Unmasking Ourselves: Why We Wear Masks and How to Live in Authenticity
- Oct 1
- 3 min read

We all wear masks. Sometimes they’re bold and elaborate, sometimes nearly invisible—even to ourselves. Masking is the art of showing the world a version of ourselves that feels safer, more acceptable, or better adapted to our surroundings. It’s a survival skill honed over years, often beginning in childhood, and it can be both a superpower and a shackle.
What Does Masking Really Mean?
Masking is the act of hiding, altering, or suppressing aspects of our true selves to fit in, avoid judgment, or stay safe—emotionally or even physically. This might look like people-pleasing, toning down your emotions, shifting your interests to match the group, or even pretending to be okay when you’re not. For some, masking is a way to navigate a world that feels threatening, unpredictable, or unkind. For others, it’s simply a habit formed by repeated experiences of not being accepted for who they are.
How Masking Serves Us
Masks are not inherently bad. They are protective, adaptive tools. Sometimes, putting on a mask is how we survive a difficult family dynamic, navigate a challenging workplace, or avoid social rejection. Masks can:
- Help us belong in new or uncertain environments
- Protect us from emotional harm or social consequences
- Enable us to “get through” situations when our true self feels too vulnerable
For neurodivergent folks, masking is often a finely tuned skill used to move through a world designed for different brains. For trauma survivors, masking may have once been the only way to stay safe.
The Costs of Masking
But what happens when the mask never comes off? Long-term masking can lead to:
- Exhaustion and burnout
- Disconnection from your own needs and desires
- Difficulty forming real, meaningful relationships
- Anxiety, depression, and a lingering sense that you’re never “enough” as you are
The mask that once protected us can start to suffocate us. We lose touch with our own roots, forgetting where we end and the mask begins. Living behind a mask can feel like being stuck in a costume that’s two sizes too small—constricting, uncomfortable, and not truly ours.
Why Masking Works—Until It Doesn’t
Masking works in the short-term because it meets our deep need for acceptance, safety, and belonging. But it also keeps us from genuine connection, both with ourselves and with others. When we only show the world our carefully curated masks, we teach others (and ourselves) that the real us isn’t safe, lovable, or worthy of being seen.
The Heart of My Work: Unearthing the Self Beneath the Mask
This is the core of so much of my coaching work—gently unearthing and clarifying who you truly are beneath the layers. Together, we explore the stories, patterns, and beliefs that shaped your masks, and bravely ask:
- Who am I, when no one else is watching?
- What do I actually want and need?
- What would it mean to live in my truth, rather than my survival patterns?
It’s courageous work, requiring honesty, curiosity, and self-compassion.
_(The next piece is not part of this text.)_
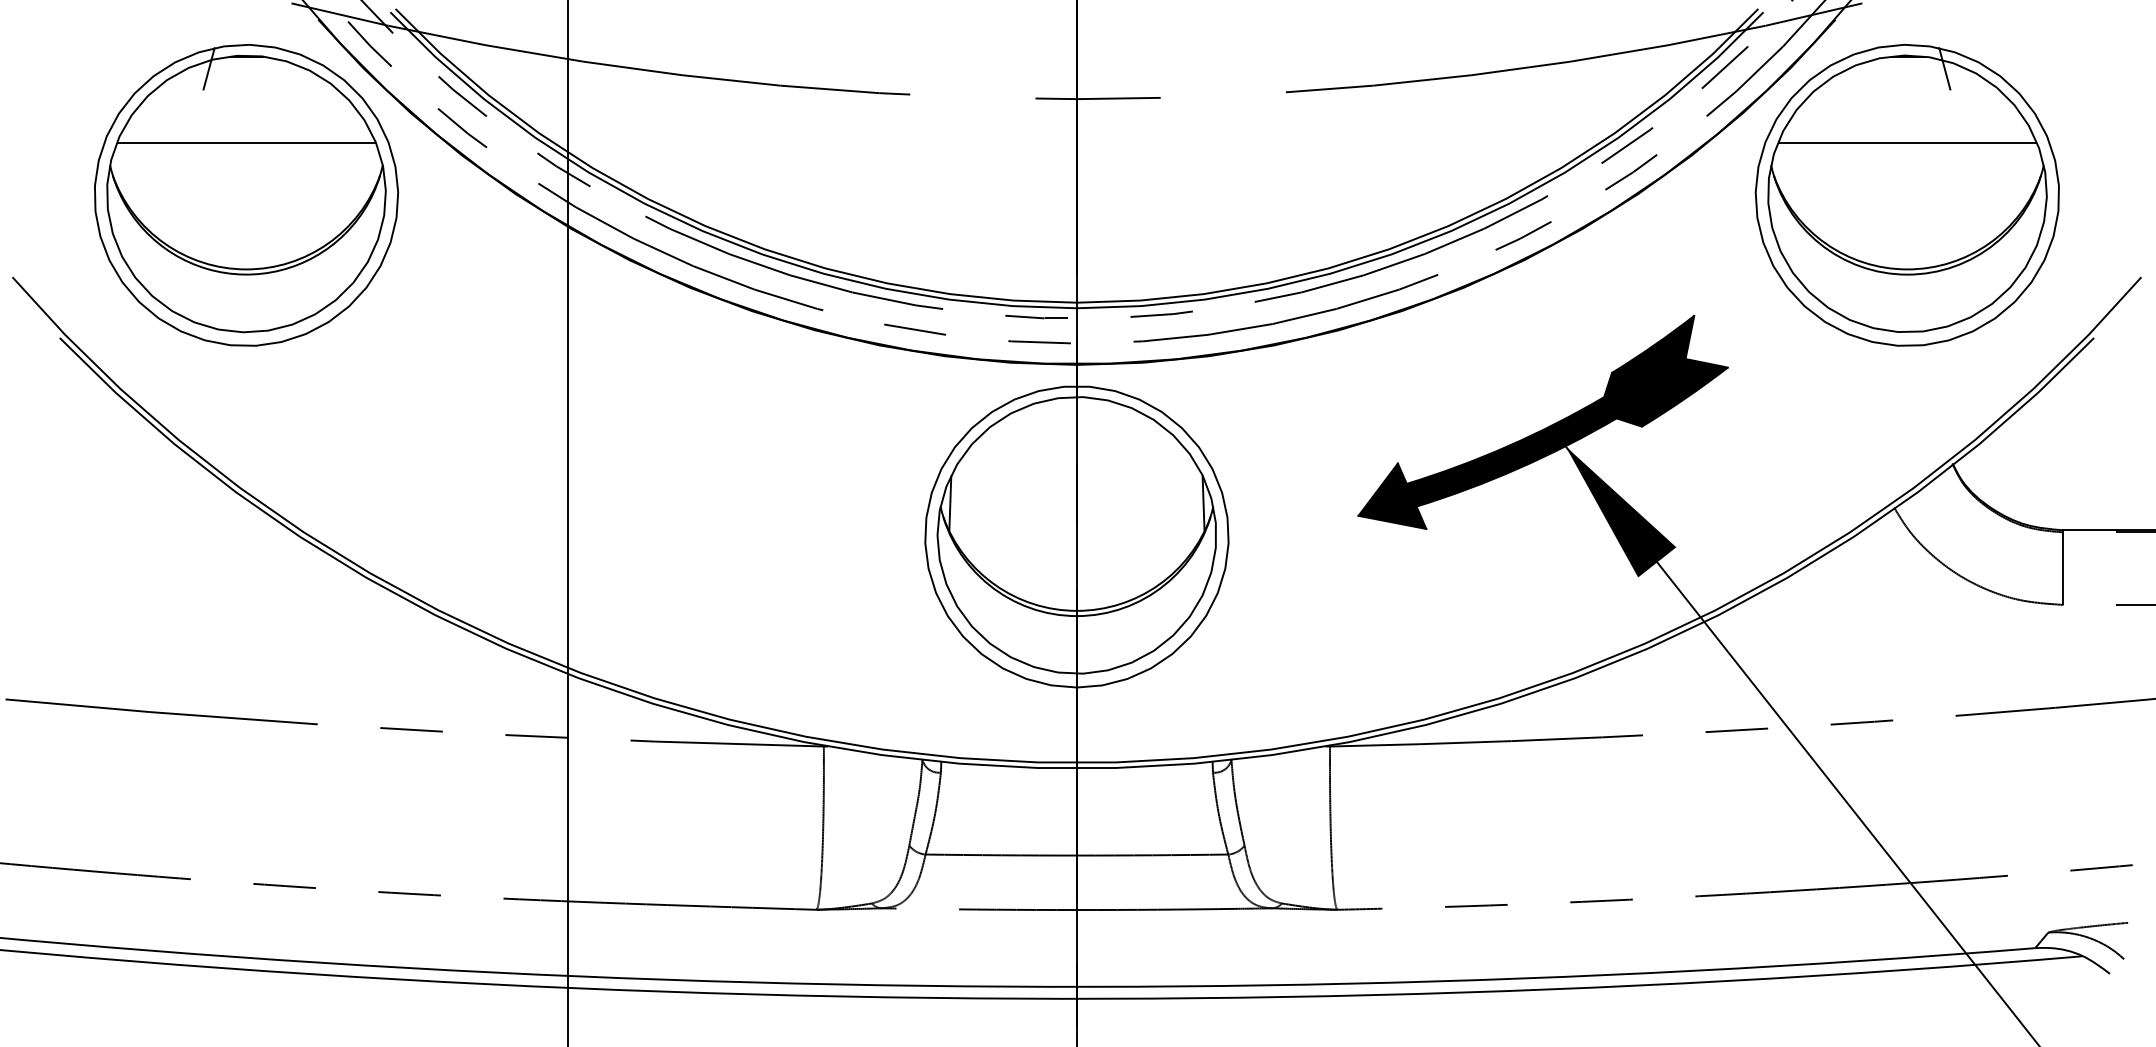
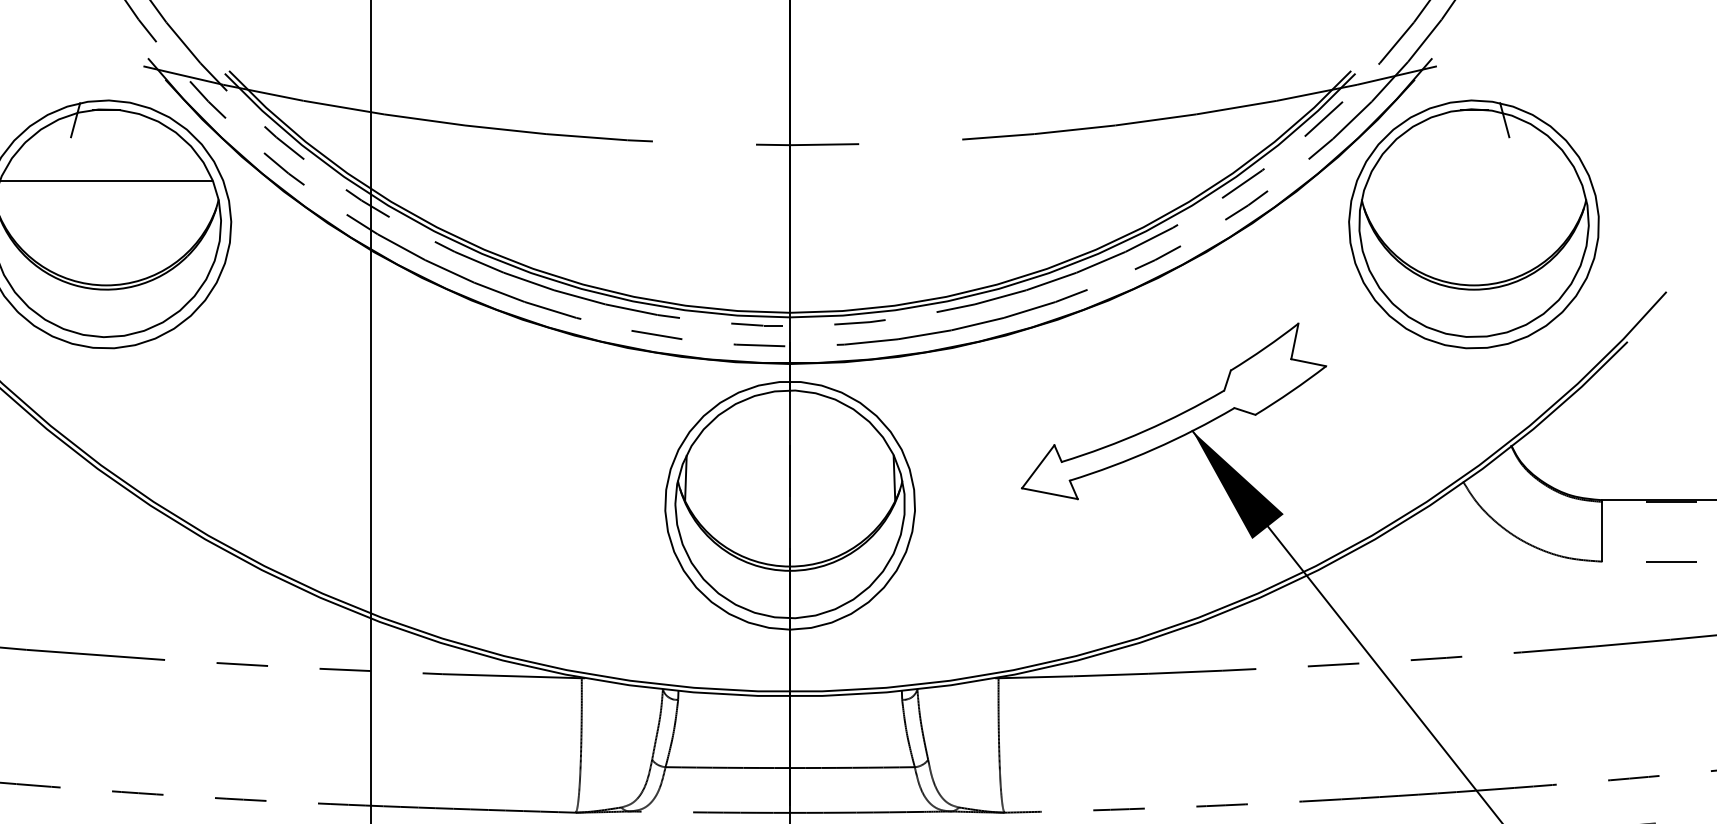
line: (1907, 143) -> (1474, 181), removed
fill: (1542, 421) -> (1173, 410), removed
In this process, you learn not just how to remove your masks, but how to honor the wisdom that built them—then choose, with awareness, when and where to live in your fullest, most vibrant truth.
Learning When to Wear the Mask—and When to Drop It
The goal isn’t to rip off every mask and shout our rawest truths at every turn. Sometimes, masks are necessary. They’re a boundary, a shield, a strategic tool. The real work is learning discernment:
- When does this mask serve me?
- When is it a barrier to authentic living?
Living in Authenticity
Authenticity isn’t about being “unfiltered” at all costs. It’s about living in alignment with your values, your truth, and your needs as often as you can. It’s about giving yourself permission to unmask in safe spaces, to find or create relationships where your real self is welcomed and celebrated. It’s about reconnecting to your own inner fire and trusting that the world needs the spark only you can bring.
Reflection
Ask yourself:
- Where in my life am I most likely to wear a mask?
- What am I afraid would happen if I took it off?
- Where and with whom do I feel safe enough to show up as my whole self?
Unmasking is not a one-time event—it’s a lifelong journey, a dance between vulnerability and protection, boldness and discernment. The more we practice, the more we find we can breathe freely, root down, and let our true selves rise.